Rigueur, austérité : l’air du temps renforce l’idée que toute nouvelle augmentation des dépenses doit être compensée par de nouvelles recettes et par diverses mesures d’exonération ou de réduction des prélèvements — au nom de la sacro-sainte « compétitivité », bien entendu. Or on peut adopter une autre vision des choses. En période de crise, les prestations et les aides sociales permettent de compenser les pertes de revenus et de soutenir la demande. Elles contribuent à la création d’emplois dans le secteur de l’économie sociale et solidaire. Elles génèrent des dépenses privées (de salaire et de consommation), lesquelles produisent en retour de nouvelles recettes, par le biais de la cotisation et de la fiscalité… dont s’alimentent les budgets de la protection sociale. Ce cercle vertueux est l’exact inverse de l’engrenage que le Fonds monétaire international (FMI) décrit désormais comme la conséquence des politiques d’austérité qu’il avait si ardemment défendues. Au Royaume-Uni, par exemple, le programme d’« assainissement des finances publiques » du gouvernement de M. David Cameron, visant à ramener le déficit de 10,4 % du produit intérieur brut (PIB) en 2010 à 1,5 % en 2016, a freiné l’activité, provoquant une chute du PIB d’au moins 0,7 point en 2011.

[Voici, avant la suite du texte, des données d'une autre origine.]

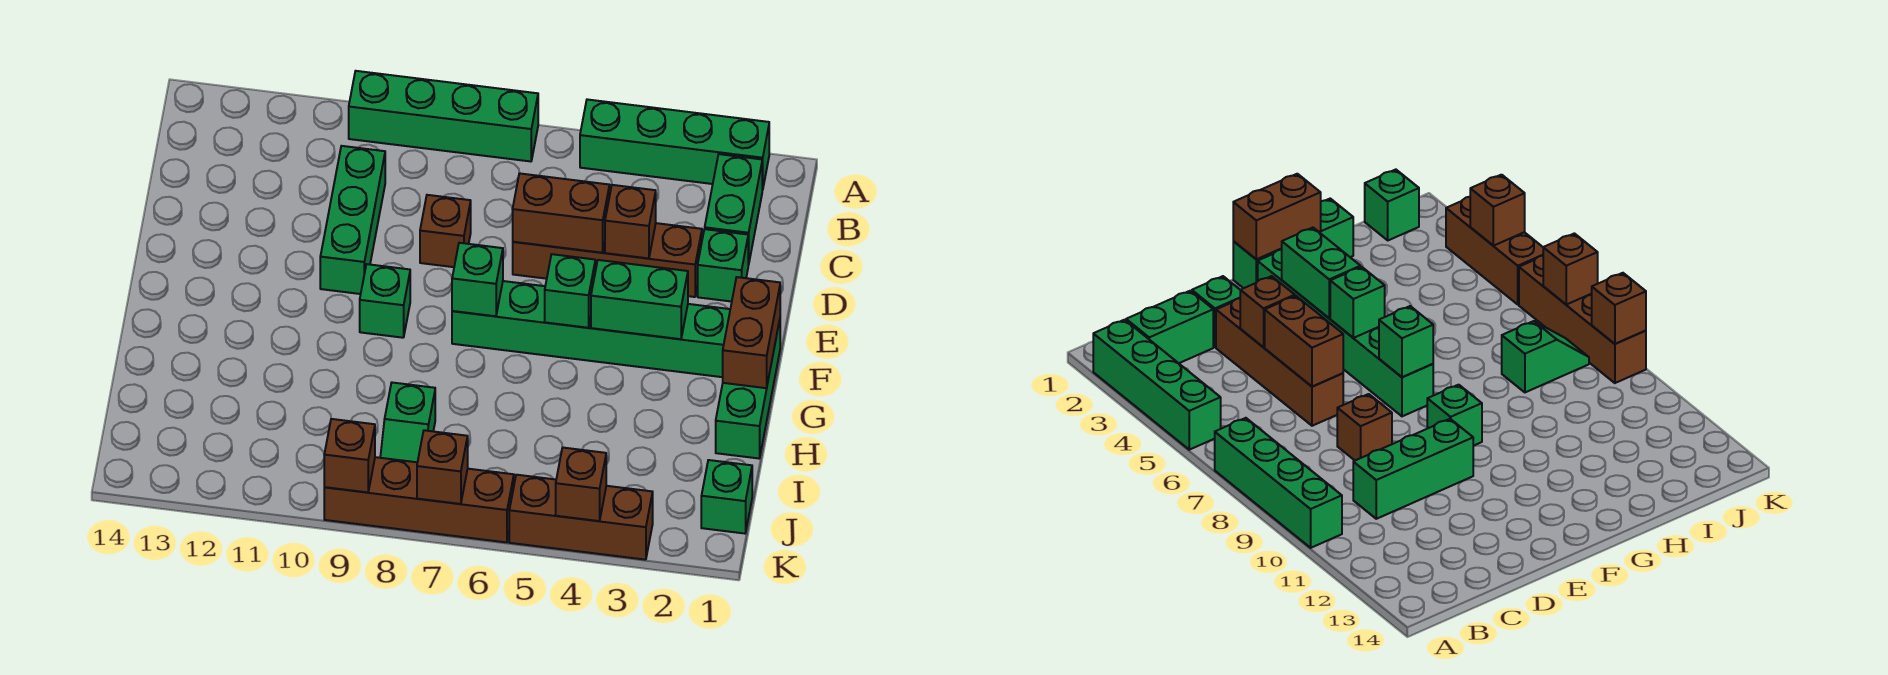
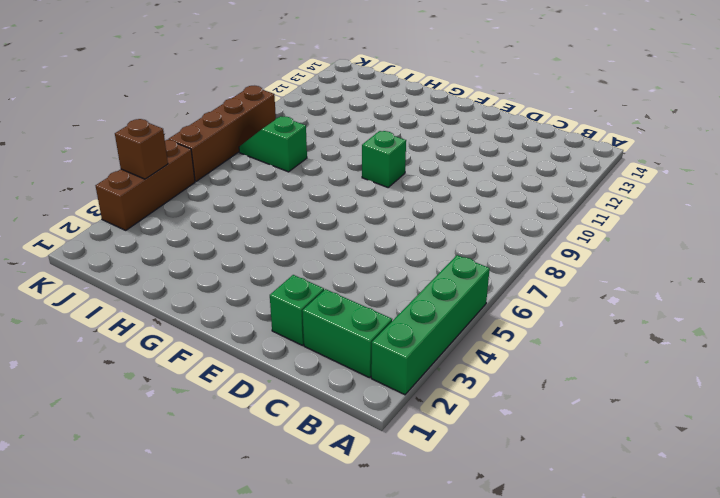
none -> green brick A7:A10 level 1
none -> green brick C10:E10 level 1
none -> brown brick D3:D6 level 1

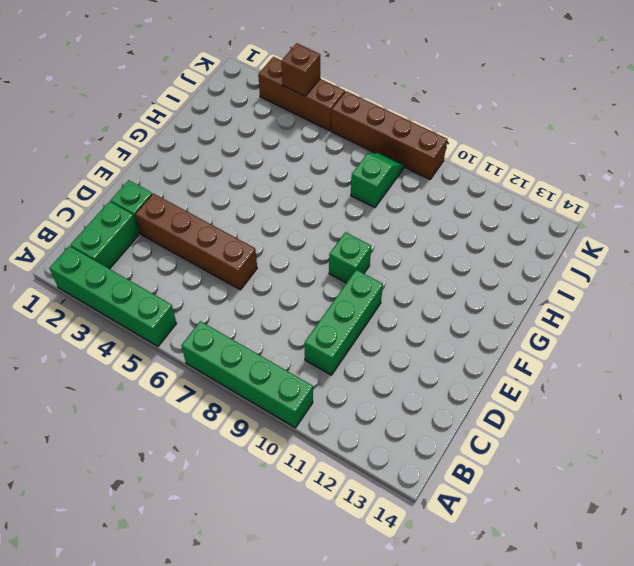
none -> brown brick D8 level 1
none -> green brick F1:H1 level 1
none -> green brick F2:F7 level 1

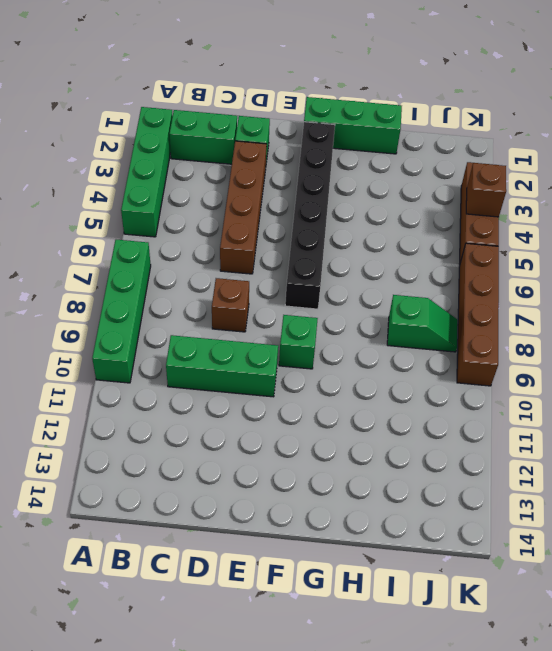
black brick F2:F7 level 1 -> green brick F2:F7 level 1
none -> green brick J1 level 1
none -> brown brick D4 level 2
none -> brown brick D5:D6 level 2

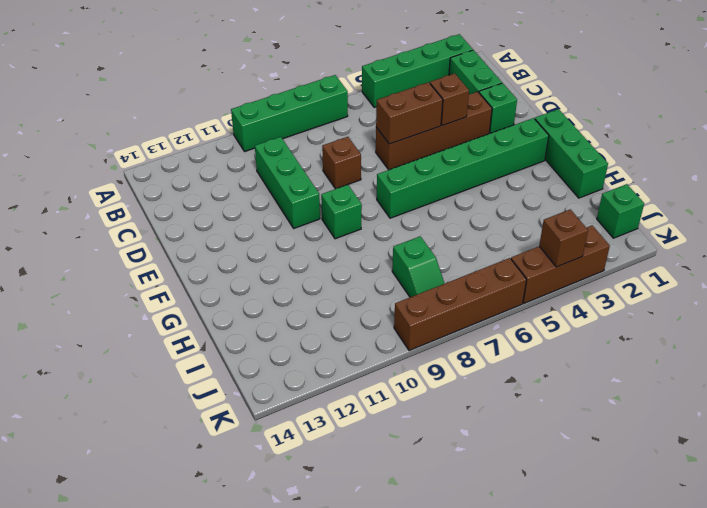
none -> brown brick F1:G1 level 2
none -> green brick F3:F4 level 2
none -> green brick F5 level 2

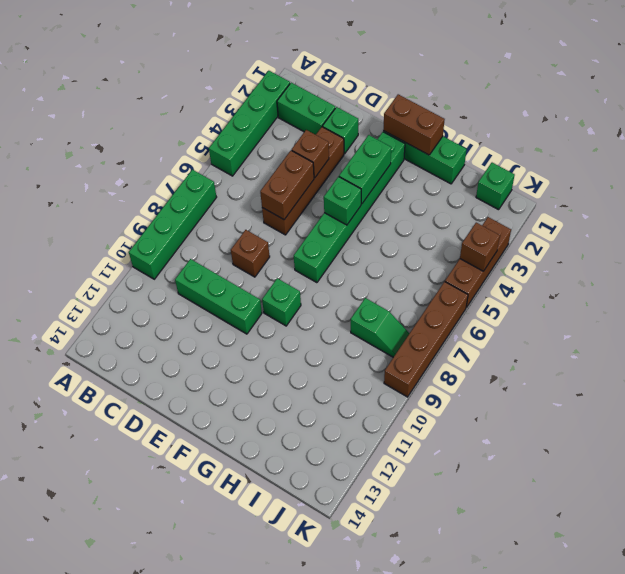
none -> green brick F7 level 2
none -> brown brick K7 level 2
none -> brown brick K9 level 2

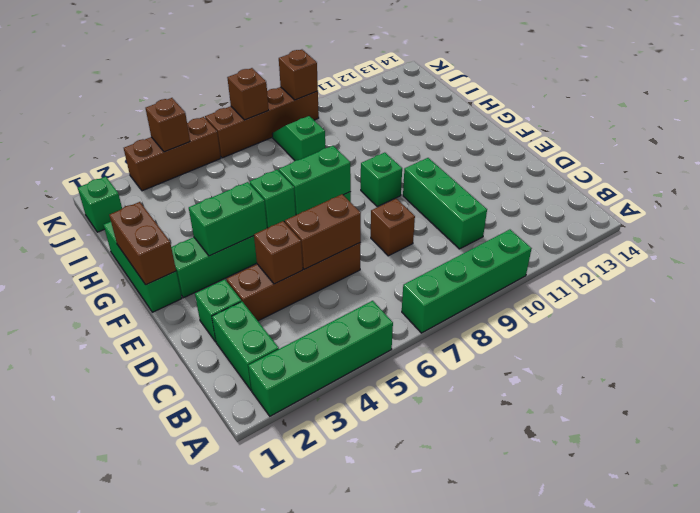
green brick F6:F7 level 2 -> green brick F7 level 2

Lorsqu’on réhabilite les fonctions positives de la dépense sociale — qui joue un rôle plus vertueux que l’épargne des ménages, avec ses comportements rentiers ou spéculatifs —, la contradiction entre l’égalité de l’accès aux droits et le respect des contraintes économiques disparaît. Le non-recours n’apparaît plus comme une aubaine, une occasion d’économies faciles : il signe l’échec de politiques publiques caractérisées par une destruction massive de richesses.
Aider les gens à faire valoir leurs droits profiterait donc à tous…
Philippe Warin
(1) Respectivement Le Point, 8 décembre 2011 ; Le Parisien, 22 juin 2011 ; Le Point, 21 avril 2011 ; et Le Figaro Magazine, 5 mars 2011 et 4 juin 2011.
(2) Clôture des entretiens « Fraudes et protection sociale » organisés par le Conseil d’Etat, février 2011.
(3) « Rapport d’information sur la lutte contre la fraude sociale », mission d’évaluation et de contrôle des lois de financement de la Sécurité sociale, Assemblée nationale, 29 juin 2011.
(4) Accès aux droits sociaux en Europe, Editions du Conseil de l’Europe, Strasbourg, 2002.